The recent thefts could be called ‘crimes of opportunity’ because they all have one thing in common - all the cars were unlocked.
Over the last three weeks, a Piper suburb has seen a handful of car burglaries.
"Six car burglaries in three weeks, you know, what are the circumstances surrounding the car burglaries," said Kansas City, Kansas Police Department Chief Terry Zeigler.
Zeigler said the suspects seem to be targeting vehicles that are unlocked and left out overnight. That’s not out of the ordinary for this suburban neighborhood.
"Seemingly super safe area. Kids ride their bikes up and down and their scooters and everyone waves and smiles and half the garage doors are up and like I said, I'd imagine most of the car doors are unlocked or were previously," said Henry Wulfekoetter.
Wulfekoetter said one of his cars was broken into right under his nose.
"We were home, so we would have been asleep right up there when they came by," said Wulfekoetter.
He said it happened the night of July 9, two weeks after the first theft was reported in the same area.
"You know it was strange that the one time we've had that car parked outside was the night it got robbed, so somebody's checking on things it seems like," said Wulfekoetter.
Wulfekoetter said it wasn’t even a month prior to the break-in that his home was a target.
"We had seen somebody running off our driveway a few weeks past, maybe three. They got into like a white Honda, and kind of didn't speed away but got in the car and left because my car was locked," said Wulfekoetter.
Wulfekoetter said the thieves didn’t hit the jackpot, but they did get away with a few things after rummaging through his car.
"They took all the change. They took a Garmin GPS unit, and I think they took a couple other odds and ends like some sunglasses and stuff, some $5 sunglasses and that kind of stuff," said Wulfekoetter.
Material items are the least of his worries. It’s identity theft that he said he's concerned about.
"That was what we were most worried about, did we have anything in there that could lead to identity theft. Much more worried about that than I was about, you know, material properties that were in there," Wulfekoetter.
Wulfekoetter said his wife left a message with KCK police about the break-in.

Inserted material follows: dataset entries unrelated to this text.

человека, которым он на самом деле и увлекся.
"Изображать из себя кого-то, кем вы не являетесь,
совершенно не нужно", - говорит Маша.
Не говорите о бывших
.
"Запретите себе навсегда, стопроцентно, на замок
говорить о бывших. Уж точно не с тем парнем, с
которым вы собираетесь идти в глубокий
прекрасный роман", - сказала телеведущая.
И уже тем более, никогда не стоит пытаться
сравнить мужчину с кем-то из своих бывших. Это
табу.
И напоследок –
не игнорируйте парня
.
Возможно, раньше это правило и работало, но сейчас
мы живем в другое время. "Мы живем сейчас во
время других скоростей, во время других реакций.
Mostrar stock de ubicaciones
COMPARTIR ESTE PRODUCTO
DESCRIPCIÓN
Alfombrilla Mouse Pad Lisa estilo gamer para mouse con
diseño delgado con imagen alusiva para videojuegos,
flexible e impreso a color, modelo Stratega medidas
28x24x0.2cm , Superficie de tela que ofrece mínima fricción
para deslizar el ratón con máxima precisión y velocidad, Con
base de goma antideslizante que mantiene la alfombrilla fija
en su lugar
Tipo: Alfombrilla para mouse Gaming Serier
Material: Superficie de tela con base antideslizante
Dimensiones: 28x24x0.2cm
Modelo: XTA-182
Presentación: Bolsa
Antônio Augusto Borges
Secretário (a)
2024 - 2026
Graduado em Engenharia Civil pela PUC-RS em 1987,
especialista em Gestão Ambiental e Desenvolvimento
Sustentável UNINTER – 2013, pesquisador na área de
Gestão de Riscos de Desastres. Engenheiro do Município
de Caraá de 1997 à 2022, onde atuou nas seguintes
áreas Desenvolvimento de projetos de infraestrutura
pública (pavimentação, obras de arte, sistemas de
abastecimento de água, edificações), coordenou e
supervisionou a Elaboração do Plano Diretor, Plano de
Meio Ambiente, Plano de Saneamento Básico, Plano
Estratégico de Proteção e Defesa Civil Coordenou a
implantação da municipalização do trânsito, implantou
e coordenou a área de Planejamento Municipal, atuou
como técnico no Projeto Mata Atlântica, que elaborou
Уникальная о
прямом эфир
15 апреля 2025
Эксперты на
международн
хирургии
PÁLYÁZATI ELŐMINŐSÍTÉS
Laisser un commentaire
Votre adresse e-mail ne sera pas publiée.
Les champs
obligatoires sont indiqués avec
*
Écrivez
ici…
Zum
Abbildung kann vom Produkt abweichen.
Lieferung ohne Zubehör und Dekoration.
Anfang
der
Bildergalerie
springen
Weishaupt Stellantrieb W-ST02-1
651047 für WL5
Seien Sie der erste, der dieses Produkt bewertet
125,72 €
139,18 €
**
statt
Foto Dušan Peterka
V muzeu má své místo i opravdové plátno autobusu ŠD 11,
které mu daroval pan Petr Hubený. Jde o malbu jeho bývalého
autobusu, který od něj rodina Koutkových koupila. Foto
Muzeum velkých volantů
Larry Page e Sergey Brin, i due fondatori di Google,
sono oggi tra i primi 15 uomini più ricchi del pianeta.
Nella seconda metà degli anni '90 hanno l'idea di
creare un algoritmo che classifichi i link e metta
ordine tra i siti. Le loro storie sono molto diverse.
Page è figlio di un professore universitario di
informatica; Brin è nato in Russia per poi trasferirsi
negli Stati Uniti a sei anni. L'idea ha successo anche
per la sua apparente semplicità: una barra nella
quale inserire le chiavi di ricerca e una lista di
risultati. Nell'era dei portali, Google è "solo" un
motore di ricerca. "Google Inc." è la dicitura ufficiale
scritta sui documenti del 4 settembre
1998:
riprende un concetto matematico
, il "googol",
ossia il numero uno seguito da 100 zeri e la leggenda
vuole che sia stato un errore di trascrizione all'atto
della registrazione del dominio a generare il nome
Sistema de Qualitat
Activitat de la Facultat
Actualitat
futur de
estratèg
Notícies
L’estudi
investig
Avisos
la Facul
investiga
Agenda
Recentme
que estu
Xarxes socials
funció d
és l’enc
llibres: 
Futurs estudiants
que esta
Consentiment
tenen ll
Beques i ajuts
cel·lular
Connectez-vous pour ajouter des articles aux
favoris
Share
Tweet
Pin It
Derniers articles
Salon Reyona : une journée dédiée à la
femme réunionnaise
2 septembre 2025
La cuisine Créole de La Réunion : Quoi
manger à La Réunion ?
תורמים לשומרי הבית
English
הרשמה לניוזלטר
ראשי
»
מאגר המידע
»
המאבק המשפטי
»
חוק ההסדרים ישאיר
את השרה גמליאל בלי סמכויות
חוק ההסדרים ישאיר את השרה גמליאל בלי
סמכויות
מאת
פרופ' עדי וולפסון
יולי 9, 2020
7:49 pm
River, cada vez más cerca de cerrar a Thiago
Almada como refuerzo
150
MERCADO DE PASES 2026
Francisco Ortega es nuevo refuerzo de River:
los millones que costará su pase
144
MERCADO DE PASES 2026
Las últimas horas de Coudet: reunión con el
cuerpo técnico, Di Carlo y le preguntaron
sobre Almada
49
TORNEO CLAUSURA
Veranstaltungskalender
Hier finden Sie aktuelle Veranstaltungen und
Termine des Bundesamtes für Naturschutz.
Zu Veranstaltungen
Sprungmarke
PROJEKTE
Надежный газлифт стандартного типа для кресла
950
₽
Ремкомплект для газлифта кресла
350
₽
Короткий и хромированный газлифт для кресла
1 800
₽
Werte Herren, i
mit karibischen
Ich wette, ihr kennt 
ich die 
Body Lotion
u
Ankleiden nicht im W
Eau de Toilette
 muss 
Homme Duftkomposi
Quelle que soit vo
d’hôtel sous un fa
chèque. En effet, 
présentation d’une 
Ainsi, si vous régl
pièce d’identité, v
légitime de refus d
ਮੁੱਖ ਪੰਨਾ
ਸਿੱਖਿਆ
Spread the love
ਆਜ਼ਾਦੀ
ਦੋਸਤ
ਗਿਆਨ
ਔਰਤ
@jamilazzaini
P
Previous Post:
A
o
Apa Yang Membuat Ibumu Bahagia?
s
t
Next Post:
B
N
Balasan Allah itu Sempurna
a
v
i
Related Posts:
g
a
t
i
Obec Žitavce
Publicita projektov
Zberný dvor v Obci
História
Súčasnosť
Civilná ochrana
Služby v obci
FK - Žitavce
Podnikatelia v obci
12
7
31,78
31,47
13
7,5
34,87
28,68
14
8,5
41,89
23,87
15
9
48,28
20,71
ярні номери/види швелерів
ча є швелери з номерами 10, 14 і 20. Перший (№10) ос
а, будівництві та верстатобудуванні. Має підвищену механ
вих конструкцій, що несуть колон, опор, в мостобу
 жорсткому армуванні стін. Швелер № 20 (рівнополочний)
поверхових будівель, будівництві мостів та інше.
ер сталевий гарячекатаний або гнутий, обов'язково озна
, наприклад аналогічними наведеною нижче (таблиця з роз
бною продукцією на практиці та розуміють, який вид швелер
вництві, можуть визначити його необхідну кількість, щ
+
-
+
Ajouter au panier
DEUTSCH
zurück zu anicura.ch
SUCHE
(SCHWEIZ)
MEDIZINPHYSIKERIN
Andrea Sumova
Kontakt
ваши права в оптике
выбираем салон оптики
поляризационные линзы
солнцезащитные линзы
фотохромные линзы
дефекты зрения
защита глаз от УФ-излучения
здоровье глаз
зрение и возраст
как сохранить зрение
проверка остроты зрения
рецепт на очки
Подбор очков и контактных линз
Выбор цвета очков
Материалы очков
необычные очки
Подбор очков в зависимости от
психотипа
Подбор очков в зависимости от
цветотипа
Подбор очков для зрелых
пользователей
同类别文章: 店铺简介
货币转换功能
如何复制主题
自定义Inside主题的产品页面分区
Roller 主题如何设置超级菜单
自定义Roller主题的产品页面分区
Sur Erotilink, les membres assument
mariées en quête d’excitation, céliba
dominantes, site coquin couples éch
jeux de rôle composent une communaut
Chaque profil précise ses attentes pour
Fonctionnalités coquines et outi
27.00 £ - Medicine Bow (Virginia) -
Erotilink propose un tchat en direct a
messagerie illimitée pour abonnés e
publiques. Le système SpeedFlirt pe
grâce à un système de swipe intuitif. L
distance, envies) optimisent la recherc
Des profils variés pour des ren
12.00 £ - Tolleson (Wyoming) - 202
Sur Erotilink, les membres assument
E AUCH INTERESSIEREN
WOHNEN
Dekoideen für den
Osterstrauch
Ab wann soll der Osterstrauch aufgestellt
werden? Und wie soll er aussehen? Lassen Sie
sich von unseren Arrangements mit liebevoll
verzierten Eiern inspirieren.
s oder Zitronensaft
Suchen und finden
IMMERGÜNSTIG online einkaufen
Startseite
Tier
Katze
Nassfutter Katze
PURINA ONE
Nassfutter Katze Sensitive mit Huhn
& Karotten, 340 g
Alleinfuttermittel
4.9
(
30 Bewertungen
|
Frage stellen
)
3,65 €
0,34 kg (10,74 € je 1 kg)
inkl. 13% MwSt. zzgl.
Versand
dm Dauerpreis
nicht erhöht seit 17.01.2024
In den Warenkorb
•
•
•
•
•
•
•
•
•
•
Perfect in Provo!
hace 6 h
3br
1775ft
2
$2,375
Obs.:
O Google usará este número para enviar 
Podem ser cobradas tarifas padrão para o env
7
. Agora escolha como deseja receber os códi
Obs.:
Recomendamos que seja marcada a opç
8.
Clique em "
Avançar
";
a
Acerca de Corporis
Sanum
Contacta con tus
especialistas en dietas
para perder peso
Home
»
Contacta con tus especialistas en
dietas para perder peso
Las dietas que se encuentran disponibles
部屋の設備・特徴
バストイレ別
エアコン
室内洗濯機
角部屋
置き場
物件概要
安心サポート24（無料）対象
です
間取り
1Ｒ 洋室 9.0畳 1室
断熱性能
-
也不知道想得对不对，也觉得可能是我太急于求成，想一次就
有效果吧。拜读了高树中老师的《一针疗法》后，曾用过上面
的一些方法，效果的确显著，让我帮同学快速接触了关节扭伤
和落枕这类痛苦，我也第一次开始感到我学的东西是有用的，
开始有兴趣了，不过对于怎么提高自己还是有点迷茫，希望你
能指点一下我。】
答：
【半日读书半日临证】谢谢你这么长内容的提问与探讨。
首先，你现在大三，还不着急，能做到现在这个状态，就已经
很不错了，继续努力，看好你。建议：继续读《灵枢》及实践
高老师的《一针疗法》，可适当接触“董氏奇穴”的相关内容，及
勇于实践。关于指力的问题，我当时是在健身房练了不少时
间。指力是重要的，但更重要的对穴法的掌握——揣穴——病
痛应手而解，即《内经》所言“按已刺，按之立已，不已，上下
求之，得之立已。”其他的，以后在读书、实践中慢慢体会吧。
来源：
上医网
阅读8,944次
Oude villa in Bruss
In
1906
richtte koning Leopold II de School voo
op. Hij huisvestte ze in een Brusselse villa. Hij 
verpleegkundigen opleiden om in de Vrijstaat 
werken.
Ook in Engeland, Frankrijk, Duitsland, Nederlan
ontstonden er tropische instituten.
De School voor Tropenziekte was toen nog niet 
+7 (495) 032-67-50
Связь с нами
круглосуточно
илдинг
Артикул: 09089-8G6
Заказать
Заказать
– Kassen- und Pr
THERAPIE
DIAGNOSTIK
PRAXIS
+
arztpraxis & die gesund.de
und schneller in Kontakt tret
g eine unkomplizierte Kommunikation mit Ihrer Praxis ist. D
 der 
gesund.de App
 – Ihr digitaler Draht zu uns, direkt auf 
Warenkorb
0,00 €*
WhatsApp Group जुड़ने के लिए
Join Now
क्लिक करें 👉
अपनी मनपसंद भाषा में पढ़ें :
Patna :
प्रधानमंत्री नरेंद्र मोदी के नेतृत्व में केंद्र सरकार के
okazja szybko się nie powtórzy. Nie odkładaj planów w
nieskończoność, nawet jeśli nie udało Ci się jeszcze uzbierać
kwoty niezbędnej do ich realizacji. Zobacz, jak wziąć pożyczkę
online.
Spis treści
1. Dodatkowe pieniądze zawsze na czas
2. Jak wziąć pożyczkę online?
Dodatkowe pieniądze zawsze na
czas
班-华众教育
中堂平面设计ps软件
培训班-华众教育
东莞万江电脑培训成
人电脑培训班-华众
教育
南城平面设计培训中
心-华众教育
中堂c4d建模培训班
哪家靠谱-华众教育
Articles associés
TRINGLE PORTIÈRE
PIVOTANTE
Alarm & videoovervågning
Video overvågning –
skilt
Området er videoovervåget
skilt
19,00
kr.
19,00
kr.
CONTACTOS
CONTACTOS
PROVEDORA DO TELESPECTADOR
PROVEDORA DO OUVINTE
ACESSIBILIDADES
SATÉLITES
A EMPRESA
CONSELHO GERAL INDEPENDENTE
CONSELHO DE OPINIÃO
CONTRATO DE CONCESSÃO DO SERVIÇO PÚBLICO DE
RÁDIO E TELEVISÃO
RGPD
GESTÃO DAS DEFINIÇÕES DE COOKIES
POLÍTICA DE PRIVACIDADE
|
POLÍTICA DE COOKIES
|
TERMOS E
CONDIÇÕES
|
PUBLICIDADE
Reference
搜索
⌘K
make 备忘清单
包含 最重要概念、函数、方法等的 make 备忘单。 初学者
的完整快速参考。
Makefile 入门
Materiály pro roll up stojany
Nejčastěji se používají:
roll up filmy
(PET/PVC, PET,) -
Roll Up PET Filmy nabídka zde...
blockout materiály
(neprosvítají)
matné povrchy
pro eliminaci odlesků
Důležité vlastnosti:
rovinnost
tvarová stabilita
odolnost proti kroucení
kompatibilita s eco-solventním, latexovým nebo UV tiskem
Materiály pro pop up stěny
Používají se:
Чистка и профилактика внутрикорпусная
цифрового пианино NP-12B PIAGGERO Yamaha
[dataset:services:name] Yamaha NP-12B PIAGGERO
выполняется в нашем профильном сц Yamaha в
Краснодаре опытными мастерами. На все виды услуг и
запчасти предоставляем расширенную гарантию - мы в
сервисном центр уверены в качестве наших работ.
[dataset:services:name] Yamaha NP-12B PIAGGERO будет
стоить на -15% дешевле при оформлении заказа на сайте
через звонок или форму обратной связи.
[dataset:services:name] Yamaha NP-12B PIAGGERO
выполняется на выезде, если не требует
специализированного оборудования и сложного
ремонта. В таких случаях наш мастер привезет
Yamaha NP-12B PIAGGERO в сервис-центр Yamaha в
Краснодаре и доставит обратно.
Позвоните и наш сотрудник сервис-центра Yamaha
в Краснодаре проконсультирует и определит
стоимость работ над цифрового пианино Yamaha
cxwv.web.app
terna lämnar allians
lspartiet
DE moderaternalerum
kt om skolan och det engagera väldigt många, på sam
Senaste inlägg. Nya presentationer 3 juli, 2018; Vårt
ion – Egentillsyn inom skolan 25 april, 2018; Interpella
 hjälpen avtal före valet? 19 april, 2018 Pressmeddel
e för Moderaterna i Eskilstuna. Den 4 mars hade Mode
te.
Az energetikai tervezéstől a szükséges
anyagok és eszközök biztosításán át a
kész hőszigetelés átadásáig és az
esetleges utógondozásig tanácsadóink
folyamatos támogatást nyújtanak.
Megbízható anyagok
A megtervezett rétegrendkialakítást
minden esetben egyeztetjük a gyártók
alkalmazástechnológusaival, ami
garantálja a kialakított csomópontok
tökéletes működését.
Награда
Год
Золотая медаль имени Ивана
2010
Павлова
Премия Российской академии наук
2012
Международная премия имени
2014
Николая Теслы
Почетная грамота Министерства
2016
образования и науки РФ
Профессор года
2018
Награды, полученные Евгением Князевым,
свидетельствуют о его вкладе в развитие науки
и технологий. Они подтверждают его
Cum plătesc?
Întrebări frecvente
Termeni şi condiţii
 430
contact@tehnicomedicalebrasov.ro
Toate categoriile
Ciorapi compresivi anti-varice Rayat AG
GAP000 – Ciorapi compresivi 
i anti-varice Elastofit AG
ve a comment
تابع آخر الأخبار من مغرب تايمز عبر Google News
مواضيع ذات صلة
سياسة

"We're just not necessarily trying to get any of our stuff back, just seeing what can be done so that it doesn't happen again," said Wulfekoetter.
KCK police are still investigating the thefts. Over the weekend, Zeigler reacted on Facebook, stating residents in the targeted area should be locking their cars, homes, and keeping their garage doors closed when they’re not home.
Zeigler also suggested the community start their own neighborhood watch group.